India's government confined a huge number of individuals in front of a questionable move to strip the territory of Jammu and Kashmir of its semi-independent status on 5 August 2019. After one year, a significant number of them have been accused of genuine offenses are as yet moping in correctional facilities across India. BBC Hindi's Majid Jahangir reports.
Tasleema Wani and her family were sleeping soundly the evening of 6 August when there was a noisy hitting into the entryway.

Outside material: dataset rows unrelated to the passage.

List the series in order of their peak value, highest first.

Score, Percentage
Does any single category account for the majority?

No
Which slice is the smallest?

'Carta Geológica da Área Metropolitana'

It was the day after the Indian government in Delhi dazed the nation by disavowing a protected arrangement that gave Jammu and Kashmir exceptional forces. The choice split the piece of the contested area that India manages into two government domains, and saw a phenomenal check in time and correspondences lockdown forced.
"It was a group of joint security powers from the military and police and they were shouting for us to open the entryway. It was alarming," Ms Wani said.
"They sent me inside, and took both my children outside to the garden and interrogated them for regarding 15 minutes. At that point they left."
Be that as it may, they later returned and asked her senior child, 19-year-old Nadeem, to show them the path to a neighbor's home. That was the last time Ms Wani saw him.
He was taken to a police headquarters, kept and inevitably moved to a prison in Uttar Pradesh state, more than 1,000km (620 miles) away.